Brasil: O país da miscigenação romantizada
POR NAJARA COSTA
Há uma visão romantizada sobre a miscigenação entre brancos, negros e indígenas, que perpassa o senso comum com raízes inclusive no meio acadêmico, como na obra “Casa Grande e Senzala”, de Gilberto Freyre, publicada em 1933, em que conflitos raciais na nação brasileira seriam inexistentes, já que nesta visão a escravidão teria sido mais humana e suportável.
O termo “raça” até então utilizado como subdivisão da espécie humana em uma perspectiva equivocadamente retirada da biologia, é substituído na obra do autor pernambucano pelo
termo “cultura”. Ainda que Freyre não tenha forjado propriamente o conceito sobre o “mito de uma democracia racial”, este fora intensamente propagado a partir da narrativa traduzida por esta publicação, capaz de criar intensas distorções na leitura das relações raciais no Brasil.
A visão crítica acerca de uma contra narrativa sobre este mito de democracia racial sempre existiu no âmbito da atuação dos movimentos negros, mas, firma-se academicamente na década de 1950, a partir de estudos patrocinados pela UNESCO. Esta investigação, capitaneada pelo sociólogo Florestan Fernandes, tentava entender o “sucesso” da harmonia das relações raciais no Brasil após séculos de escravização. É importante destacar que neste contexto de pós-guerra, o mundo buscava estratégias para a contenção de conflitos étnico-raciais em razão especialmente do holocausto na Alemanha a partir do regime nazista que, justificado na raça, dizimou milhares de vidas.
Ocorre que, como resultado, a pesquisa promovida pela Unesco concluiu que o Brasil se constitui como uma nação com problemas raciais profundos, mas que, diferente de outros países, não fala abertamente sobre o assunto, fato que Fernandes definiu como um povo com “preconceito de ter preconceito”. Enquanto um marcador social da diferença o racismo no Brasil nivela pessoas pelo fenótipo atrelado à ideia de raça e promove aos indivíduos brancos privilégios sociais em detrimento da negação de oportunidades sociais aos negros e indígenas.

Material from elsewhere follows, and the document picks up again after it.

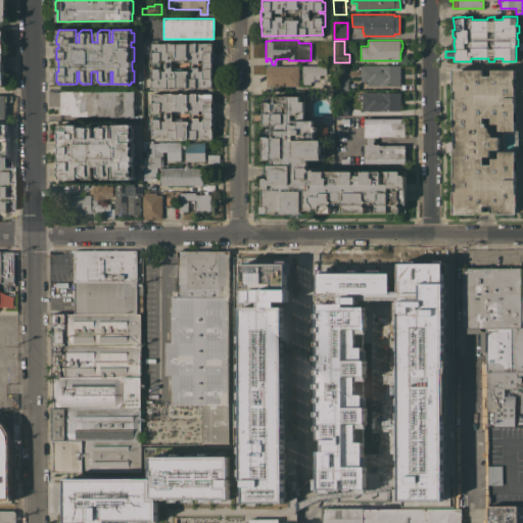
[(151,78),(150,78),(150,68),(154,68),(154,66),(149,66),(149,62),(150,62),(150,53),(151,53),(151,43),(160,43),(163,43),(168,43),(168,42),(173,42),(173,43),(180,43),(180,42),(184,42),(184,43),(191,43),(191,42),(196,42),(200,42),(200,43),(203,43),(211,42),(212,52),(214,52),(214,62),(212,62),(212,67),(214,67),(214,78),(211,78),(212,87),(151,87),(151,78)]
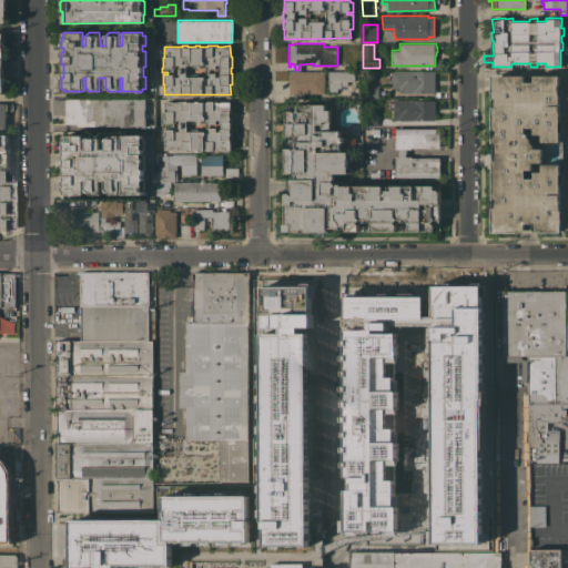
[(324,92),(294,92),(294,91),(288,91),(288,84),(288,71),(324,71),(324,92)]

Racismo que retira a dignidade da pessoa humana e permite cotidianamente que a maior parcela da população, formada por negros, tenha expectativa de vida e salário menor que brancos e esteja muito mais exposta à violência policial. Atrelado ao gênero, mulheres negras enfrentam ainda maiores taxas de feminicídio e até violência obstétrica.
O Brasil, de formação colonial e intensa exploração, última nação no mundo moderno a abolir a escravidão, persistiu no pós-abolição numa lógica racial como instrumento de dominação e a luta política antirracista reconhece a centralidade da raça na formação do país e na exclusão social.
Nesse sentido, destaca-se: aqui não há cordialidade, nunca houve!
O mapa da violência é nítido neste ponto, portanto, o avanço de medidas antirracistas é urgente e indispensável à nossa democracia.